Platforms like Yubi sold these unlisted papers, due for maturity in March 2026, to their clients offering a coupon rate of around 12%. Multiple investors are now asking why some of these platforms were selling the papers as late as this February, knowing that there were whistle-blower complaints against an associate entity — Gensol Engineering, promoted by BluSmart founder Anmol Singh Jaggi.

With Sebi’s investigation revealing alleged financial irregularities at Gensol, holders of BluSmart Mobility bonds are worried about the possibility of the misuse of the funds raised from them.

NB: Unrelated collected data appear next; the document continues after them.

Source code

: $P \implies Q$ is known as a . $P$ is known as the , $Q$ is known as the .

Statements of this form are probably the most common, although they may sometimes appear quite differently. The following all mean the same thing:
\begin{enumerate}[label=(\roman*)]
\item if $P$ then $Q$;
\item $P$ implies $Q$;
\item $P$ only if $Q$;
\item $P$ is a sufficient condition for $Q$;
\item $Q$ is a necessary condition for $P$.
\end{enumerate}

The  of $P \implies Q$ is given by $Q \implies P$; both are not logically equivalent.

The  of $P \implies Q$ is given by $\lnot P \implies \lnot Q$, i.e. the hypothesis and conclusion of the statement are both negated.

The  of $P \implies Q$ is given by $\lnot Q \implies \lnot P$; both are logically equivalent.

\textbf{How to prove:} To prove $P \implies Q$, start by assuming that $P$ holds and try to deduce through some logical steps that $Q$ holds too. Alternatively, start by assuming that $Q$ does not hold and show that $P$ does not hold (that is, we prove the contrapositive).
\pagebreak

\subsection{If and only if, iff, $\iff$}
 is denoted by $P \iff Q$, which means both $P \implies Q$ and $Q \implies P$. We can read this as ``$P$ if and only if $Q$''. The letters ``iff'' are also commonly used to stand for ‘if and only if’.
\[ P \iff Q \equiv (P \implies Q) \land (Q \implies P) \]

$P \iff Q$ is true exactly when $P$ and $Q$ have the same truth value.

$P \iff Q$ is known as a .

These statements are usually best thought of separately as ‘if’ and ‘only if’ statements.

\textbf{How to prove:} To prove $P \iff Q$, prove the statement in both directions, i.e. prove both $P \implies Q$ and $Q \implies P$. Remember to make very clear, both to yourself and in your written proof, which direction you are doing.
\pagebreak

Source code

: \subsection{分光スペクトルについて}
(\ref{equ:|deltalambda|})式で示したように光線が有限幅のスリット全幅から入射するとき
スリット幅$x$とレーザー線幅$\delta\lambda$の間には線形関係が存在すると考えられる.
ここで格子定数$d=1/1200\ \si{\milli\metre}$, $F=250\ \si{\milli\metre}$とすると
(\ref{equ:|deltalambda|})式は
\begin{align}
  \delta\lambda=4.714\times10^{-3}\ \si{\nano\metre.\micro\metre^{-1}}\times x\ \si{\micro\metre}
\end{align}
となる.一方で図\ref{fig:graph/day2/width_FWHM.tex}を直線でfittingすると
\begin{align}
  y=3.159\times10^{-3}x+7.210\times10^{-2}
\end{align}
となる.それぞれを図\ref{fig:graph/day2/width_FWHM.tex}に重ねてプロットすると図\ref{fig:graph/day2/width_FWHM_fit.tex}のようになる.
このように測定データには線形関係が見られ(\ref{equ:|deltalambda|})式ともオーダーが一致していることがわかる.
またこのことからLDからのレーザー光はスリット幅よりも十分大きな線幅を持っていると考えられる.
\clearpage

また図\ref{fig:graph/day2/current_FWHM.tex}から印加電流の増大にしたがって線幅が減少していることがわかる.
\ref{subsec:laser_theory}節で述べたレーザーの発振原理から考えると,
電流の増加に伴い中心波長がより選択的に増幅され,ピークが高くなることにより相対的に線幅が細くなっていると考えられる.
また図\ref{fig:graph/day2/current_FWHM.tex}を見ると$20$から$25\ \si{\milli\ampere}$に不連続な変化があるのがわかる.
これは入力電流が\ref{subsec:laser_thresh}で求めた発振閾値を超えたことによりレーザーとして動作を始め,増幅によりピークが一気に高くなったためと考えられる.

Also Read: Sebi finds no manufacturing at Gensol's Pune EV plant, only 2-3 labourers

“While the term sheet and deed of hypothecation say our investment is ‘secured’ by BluSmart’s EV fleet, this security is only valid if BluSmart legally owns those vehicles. But if the vehicles were bought under another group company, that means the security backing our NCD may not be enforceable at all,” said another investor in its NCDs.

ET reviewed a copy of one of these NCDs issued which specifically mentioned that none of the funds raised through the bonds would be used to buy vehicles.

“The issue proceeds will be utilised for the purpose of working capital requirements or car lease, car deposits and charging infrastructure,” read the end use statement.

According to industry insiders, while on paper the issues were meant to fund different purposes, the absence of proper hypothecation of vehicles by BlueSmart to public sector firms like Power Finance Corporation and IREDA (Indian Renewable Energy Development Authority) have raised questions around whether these funds were also diverted for other operations.

In this case, it turned out that the vehicles were bought by Gensol, which has hypothecated them to the lenders and leased to BlueSmart.

“Some of the loan documents I have seen require a clear hypothecation of vehicles to PFC and IREDA so it's surprising that they are not there,” said the chief executive of a debt-management platform which sold some of BluSmart’s bond instruments in the past.